Comprendre la différence entre limite d'élasticité et résistance à la traction peut vous éviter des défaillances catastrophiques des structures en aluminium. Ces deux propriétés déterminent la capacité de votre pièce en aluminium à se plier, à se rompre ou à résister parfaitement aux contraintes. Pourtant, de nombreux ingénieurs les confondent ou les utilisent de manière interchangeable.
La limite d'élasticité indique quand l'aluminium commence à se déformer définitivement, tandis que la résistance à la traction indique quand il se rompt complètement. Une mauvaise distinction peut faire toute la différence entre un support légèrement plié et une structure effondrée, entre une pièce de moteur déformée et une pièce brisée.

La limite d'élasticité est la contrainte maximale qu'un alliage d'aluminium peut supporter avant de se déformer définitivement. Lorsqu'on applique une force sur l'aluminium inférieure à sa limite d'élasticité, il reprend sa forme initiale dès que l'on relâche la pression. Mais au-delà, on le plie ou l'étire définitivement.
Imaginez un peu comme plier un trombone. Il y a un point où vous pouvez le plier légèrement et il reprend sa forme. Appuyez plus fort et il restera plié indéfiniment. Ce point de transition correspond à la limite d'élasticité.
La résistance à la traction est la contrainte maximale qu'un alliage d'aluminium peut supporter avant de se rompre complètement. Elle est toujours supérieure à la limite d'élasticité, car le matériau peut continuer à supporter une charge même après une déformation permanente.
Lorsqu'on tire sur un échantillon d'aluminium lors d'un essai, il atteint d'abord sa limite d'élasticité et commence à s'étirer de manière permanente. Continuez à tirer, et il finira par se rompre ; ce point de rupture correspond à la résistance à la traction.

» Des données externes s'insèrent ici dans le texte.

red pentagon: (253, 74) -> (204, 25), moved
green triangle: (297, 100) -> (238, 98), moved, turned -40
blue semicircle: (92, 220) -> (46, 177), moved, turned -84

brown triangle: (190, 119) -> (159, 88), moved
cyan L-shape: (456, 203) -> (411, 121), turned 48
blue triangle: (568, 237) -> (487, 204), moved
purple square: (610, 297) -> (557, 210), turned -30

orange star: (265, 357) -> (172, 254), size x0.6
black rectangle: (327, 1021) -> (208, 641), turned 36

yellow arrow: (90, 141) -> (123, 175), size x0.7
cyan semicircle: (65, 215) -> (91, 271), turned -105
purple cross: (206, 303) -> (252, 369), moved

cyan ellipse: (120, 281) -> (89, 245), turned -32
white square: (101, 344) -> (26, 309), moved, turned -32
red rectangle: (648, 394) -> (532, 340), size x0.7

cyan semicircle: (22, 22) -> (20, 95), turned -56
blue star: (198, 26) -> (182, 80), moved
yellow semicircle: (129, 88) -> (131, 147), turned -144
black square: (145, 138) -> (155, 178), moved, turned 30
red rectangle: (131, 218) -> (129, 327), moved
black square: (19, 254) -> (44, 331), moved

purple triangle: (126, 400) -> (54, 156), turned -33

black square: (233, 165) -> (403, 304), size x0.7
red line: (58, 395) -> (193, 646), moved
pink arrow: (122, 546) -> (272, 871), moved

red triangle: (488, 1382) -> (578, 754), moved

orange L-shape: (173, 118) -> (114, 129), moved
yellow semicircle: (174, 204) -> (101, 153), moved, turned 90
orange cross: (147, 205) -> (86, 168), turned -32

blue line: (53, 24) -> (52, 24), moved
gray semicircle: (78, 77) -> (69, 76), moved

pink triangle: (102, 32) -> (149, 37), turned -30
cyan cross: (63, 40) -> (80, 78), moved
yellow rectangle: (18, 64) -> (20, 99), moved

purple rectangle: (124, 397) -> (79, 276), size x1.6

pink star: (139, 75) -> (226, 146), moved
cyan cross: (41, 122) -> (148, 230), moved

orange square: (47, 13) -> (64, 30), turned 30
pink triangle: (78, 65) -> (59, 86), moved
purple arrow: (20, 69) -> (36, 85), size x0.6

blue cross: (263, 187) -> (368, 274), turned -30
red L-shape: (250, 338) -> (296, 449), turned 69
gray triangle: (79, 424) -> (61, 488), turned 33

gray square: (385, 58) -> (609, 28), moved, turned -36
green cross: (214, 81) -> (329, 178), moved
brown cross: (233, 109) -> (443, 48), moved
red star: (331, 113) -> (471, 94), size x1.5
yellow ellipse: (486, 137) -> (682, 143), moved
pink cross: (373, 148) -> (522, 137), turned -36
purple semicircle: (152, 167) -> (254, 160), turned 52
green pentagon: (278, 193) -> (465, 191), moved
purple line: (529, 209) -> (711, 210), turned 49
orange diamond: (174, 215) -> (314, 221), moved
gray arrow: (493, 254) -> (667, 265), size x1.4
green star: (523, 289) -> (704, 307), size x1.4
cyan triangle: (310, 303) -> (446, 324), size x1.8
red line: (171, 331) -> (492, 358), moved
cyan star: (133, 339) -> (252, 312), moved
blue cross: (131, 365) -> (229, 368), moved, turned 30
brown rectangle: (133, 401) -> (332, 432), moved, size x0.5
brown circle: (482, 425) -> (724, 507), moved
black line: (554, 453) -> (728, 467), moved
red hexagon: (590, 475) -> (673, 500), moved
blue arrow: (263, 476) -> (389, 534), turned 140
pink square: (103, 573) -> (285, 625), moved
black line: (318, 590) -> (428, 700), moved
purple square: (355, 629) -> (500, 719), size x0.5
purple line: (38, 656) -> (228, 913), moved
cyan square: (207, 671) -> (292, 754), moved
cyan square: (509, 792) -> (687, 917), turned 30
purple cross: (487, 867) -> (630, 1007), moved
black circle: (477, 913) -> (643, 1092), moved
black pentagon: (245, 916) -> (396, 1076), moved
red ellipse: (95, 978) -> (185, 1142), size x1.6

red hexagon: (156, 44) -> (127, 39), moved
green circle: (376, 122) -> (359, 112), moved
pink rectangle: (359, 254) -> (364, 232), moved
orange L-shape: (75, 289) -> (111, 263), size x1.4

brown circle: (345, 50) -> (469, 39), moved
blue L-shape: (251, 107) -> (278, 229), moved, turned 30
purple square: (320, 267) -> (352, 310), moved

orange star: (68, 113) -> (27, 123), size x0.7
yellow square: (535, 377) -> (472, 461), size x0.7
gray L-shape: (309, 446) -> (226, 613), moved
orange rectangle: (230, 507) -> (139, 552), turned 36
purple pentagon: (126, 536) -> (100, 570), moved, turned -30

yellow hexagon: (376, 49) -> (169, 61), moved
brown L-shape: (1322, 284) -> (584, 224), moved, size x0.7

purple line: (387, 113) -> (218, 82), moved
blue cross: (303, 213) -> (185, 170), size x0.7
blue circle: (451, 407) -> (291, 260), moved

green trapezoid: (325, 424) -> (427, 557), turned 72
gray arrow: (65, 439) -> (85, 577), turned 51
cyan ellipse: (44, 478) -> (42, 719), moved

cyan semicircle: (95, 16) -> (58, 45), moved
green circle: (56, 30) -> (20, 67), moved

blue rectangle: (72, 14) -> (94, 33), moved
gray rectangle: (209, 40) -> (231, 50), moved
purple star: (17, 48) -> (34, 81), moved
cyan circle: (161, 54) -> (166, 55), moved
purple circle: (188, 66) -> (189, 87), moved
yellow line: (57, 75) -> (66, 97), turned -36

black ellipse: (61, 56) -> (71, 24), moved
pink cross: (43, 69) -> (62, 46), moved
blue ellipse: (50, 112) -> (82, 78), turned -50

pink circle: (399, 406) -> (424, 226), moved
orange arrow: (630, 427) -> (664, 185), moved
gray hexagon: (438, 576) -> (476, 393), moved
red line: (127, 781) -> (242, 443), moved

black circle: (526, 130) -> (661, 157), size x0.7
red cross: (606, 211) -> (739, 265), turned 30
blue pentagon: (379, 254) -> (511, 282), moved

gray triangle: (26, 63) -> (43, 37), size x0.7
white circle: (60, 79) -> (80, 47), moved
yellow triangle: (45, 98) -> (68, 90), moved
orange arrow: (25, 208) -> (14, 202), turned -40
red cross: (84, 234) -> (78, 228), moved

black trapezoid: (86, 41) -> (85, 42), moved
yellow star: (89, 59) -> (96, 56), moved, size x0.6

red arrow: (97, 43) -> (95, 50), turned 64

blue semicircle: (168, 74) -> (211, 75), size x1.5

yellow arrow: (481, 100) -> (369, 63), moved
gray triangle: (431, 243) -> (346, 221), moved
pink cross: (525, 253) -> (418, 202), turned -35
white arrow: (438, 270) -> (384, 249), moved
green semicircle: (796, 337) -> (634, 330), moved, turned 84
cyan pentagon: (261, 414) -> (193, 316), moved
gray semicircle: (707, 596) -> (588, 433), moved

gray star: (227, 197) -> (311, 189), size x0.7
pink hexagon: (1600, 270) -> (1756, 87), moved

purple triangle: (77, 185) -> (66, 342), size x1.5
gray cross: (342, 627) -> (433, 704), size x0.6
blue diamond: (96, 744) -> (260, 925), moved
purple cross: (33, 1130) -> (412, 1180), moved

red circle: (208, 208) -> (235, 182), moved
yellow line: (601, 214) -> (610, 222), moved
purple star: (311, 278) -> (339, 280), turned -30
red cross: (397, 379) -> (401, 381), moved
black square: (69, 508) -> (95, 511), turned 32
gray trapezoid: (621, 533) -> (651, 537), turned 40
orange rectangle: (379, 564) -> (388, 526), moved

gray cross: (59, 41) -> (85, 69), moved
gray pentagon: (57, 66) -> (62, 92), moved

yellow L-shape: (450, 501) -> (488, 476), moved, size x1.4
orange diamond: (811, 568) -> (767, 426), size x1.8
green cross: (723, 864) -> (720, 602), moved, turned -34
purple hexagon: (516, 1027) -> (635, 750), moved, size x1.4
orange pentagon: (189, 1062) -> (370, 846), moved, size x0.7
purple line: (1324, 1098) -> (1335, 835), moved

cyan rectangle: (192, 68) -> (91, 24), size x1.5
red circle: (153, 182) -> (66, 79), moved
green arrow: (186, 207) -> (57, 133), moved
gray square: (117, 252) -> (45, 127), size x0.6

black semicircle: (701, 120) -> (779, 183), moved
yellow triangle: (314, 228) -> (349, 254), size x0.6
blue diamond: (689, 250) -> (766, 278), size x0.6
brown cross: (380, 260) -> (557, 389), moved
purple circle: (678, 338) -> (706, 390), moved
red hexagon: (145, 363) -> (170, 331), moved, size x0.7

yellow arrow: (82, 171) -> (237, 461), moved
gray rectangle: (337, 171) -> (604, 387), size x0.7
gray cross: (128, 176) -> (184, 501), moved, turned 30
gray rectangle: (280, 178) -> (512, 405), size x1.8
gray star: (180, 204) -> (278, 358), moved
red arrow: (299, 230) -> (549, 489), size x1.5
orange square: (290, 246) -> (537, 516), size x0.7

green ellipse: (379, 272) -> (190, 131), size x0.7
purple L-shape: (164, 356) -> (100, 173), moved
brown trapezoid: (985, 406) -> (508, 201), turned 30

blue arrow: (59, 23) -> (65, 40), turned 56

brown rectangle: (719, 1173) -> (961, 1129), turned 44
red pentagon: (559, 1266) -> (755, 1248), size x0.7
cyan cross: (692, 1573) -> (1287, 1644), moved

| Alliage (série) | Caractère/Condition | Limite d'élasticité (MPa) | Résistance à la traction (MPa) |
|---|---|---|---|
| 1100 (1xxx – ~99% Al) | O (recuit) | 20 MPa | ≥ 75–105 MPa |
| 2024 (2xxx – Al-Cu) | T3 (traité en solution et travaillé à froid) | 290 MPa | 395 MPa |
| 5052 (5xxx – Al-Mg) | H112 (écroui)† | 70 MPa | 170 MPa |
| 5083 (5xxx – Al-Mg) | H112 (écroui)† | 125 MPa | 270 MPa |
| 6061 (6xxx – Al-Mg-Si) | T6 (solution traitée et vieillie) | 240 MPa | 260 MPa |
| 6082 (6xxx – Al-Mg-Si) | T6 (solution traitée et vieillie) | 250 MPa | 290 MPa |
| 7075 (7xxx – Al-Zn-Mg) | T6 (solution traitée et vieillie) | 460 MPa | 530 MPa |
La plupart des alliages d'aluminium ont un rapport résistance à la traction compris entre 0.6 et 0.9. Les alliages traités thermiquement, comme le 7075-T6, tendent vers la limite supérieure (autour de 0.9), tandis que les alliages recuits se rapprochent de 0.6.
Oui, le traitement thermique et le travail à froid peuvent améliorer ces deux propriétés simultanément. Cependant, cela réduit généralement la ductilité, rendant l'aluminium plus fragile et plus difficile à façonner.
Utilisez toujours la limite d'élasticité pour les calculs de sécurité, sauf si vous concevez spécifiquement pour une défaillance contrôlée. La plupart des codes d'ingénierie exigent de rester bien en dessous de la limite d'élasticité en fonctionnement normal.
La limite d'élasticité et la résistance à la traction diminuent avec l'augmentation de la température. À 200 °C, les alliages d'aluminium perdent généralement 20 à 50 % de leur résistance à température ambiante, la limite d'élasticité diminuant plus rapidement que la résistance à la traction.
La limite d'élasticité (souvent de 0.2 %) est utilisée lorsque la limite d'élasticité n'est pas clairement définie. Il s'agit de la contrainte provoquant une déformation permanente de 0.2 % et constitue un substitut pratique à la limite d'élasticité dans les alliages d'aluminium.